Prince Philip, Duke of Edinburgh , died this Friday at Windsor Castle after two months of health problems that forced him to undergo surgery. On March 16, he left the hospital and from that moment he spent his last days with his wife, Queen Elizabeth II. The British press reveals the details of those last days.
The Daily Mail reports that life in Windsor Castle was adapted to the new needs of the convalescent duke, who spent most of the day sleeping, according to this medium.
Despite everything, the prince’s condition was better than would be expected in a 99-year-old man who had just had a heart operation. The Daily Mail says that recently, his reading glasses fell to the ground. When a footman rushed to collect them, the prince stopped him: “It doesn’t matter, I’ll do it,” and he bent down to pick them up.
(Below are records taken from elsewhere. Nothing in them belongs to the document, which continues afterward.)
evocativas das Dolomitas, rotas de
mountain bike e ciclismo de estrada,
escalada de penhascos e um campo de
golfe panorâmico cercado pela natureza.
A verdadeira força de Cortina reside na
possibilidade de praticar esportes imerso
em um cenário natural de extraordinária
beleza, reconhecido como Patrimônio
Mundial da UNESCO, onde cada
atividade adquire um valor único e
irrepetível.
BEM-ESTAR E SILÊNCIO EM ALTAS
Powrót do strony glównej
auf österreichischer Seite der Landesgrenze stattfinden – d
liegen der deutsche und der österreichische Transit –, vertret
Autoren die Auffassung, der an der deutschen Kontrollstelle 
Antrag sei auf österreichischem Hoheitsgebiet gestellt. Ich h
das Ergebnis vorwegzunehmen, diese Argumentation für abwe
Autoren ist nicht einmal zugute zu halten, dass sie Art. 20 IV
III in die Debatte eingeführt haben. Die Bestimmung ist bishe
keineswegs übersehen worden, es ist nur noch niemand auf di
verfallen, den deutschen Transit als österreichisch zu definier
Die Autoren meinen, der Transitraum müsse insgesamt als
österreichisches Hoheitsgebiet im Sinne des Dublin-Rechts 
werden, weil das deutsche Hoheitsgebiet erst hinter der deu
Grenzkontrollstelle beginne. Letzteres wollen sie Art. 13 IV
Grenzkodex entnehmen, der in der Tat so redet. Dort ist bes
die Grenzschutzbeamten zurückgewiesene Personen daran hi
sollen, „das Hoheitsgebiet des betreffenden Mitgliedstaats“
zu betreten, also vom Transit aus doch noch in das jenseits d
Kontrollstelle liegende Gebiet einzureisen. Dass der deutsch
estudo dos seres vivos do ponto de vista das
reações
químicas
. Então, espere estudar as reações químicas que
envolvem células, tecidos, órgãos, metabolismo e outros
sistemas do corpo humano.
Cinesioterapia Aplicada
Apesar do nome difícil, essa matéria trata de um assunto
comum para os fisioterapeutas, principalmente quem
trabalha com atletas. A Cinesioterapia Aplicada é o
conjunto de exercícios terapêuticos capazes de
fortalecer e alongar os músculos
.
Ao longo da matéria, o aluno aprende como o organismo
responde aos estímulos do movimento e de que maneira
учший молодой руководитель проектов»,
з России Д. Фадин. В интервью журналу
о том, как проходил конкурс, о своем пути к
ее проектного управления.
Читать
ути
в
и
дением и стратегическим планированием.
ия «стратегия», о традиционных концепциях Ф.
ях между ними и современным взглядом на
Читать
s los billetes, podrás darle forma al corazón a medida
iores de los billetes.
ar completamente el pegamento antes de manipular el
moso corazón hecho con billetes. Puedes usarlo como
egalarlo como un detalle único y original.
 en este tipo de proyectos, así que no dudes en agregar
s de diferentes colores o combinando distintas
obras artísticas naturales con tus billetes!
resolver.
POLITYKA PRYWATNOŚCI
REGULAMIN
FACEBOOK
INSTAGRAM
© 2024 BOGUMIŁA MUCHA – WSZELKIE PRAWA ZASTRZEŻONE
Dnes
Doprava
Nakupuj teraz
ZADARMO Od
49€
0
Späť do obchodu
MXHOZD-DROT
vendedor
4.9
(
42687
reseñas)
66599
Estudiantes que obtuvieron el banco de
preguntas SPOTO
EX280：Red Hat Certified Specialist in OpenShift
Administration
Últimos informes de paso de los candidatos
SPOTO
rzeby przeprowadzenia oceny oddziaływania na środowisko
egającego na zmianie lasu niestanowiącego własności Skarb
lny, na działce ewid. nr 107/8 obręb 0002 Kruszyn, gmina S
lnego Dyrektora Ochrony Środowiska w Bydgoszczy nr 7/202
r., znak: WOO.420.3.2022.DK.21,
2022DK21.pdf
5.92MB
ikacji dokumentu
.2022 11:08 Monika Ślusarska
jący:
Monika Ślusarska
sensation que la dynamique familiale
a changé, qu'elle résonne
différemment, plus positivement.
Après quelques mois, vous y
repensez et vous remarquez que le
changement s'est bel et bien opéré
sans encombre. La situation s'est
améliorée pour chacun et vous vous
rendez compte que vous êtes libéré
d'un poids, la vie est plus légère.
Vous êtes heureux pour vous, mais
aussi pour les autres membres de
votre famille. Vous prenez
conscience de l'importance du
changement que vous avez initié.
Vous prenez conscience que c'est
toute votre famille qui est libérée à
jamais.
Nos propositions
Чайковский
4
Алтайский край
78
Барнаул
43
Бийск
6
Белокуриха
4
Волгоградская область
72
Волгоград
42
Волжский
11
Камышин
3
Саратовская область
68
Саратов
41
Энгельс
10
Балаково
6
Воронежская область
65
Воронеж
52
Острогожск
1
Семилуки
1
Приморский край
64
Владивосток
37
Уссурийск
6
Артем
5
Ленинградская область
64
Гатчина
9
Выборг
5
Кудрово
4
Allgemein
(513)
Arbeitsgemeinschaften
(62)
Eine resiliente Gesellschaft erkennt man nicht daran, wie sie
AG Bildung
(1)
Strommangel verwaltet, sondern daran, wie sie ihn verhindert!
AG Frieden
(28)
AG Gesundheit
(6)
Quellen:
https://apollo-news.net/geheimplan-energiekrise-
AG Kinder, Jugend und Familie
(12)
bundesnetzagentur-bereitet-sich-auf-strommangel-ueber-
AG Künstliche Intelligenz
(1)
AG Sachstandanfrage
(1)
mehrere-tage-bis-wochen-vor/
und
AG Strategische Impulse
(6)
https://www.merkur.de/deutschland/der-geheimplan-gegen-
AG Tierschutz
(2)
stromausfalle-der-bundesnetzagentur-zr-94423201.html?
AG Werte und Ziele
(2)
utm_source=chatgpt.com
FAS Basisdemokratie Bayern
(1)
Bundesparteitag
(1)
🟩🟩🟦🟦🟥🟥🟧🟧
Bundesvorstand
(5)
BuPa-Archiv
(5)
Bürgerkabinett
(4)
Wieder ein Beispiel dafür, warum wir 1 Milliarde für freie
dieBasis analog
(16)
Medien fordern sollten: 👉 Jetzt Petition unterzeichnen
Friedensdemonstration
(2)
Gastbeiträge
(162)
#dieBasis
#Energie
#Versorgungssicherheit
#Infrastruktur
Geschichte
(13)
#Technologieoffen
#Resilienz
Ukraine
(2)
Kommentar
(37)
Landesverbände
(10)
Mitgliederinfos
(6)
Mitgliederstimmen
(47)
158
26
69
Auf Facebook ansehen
The Duke occupied a bedroom overlooking the east garden of Windsor Castle, along with two photos: one of his wife the queen and another of his mother , Princess Alice, who was born in Windsor Castle itself.
If he was well enough to get out of bed, the duke wore a shirt, sweater, perfectly pressed trousers, and clean shoes. Although he had a valet, until almost the last moment the prince dressed himself.
I couldn’t even see the wheelchair
It was difficult for him to walk, but he used a cane, because he flatly refused to use a wheelchair: “Get that damn thing out of my sight!” He said when a wheelchair was brought to his room. On sunny days he would sit in a chair in the garden, covered by a blanket, where he used to fall asleep.
The main concern of the duke in his last days was not to return to the hospital, where he spent 28 days between February and March. So instructions were given to make him feel as comfortable as possible in Windsor , and if that meant changing meal times, that would be done.
The duke was well enough to keep talking to family and close friends on the phone, because unlike the queen, Philip was not a fan of Zoom calls. But he was frustrated that the pandemic prevented him from receiving visitors.
At the beginning of this week he was still reading and writing letters, but his deterioration progressed in recent days to the point that in recent days some actions had been rehearsed in the face of the Duke’s death.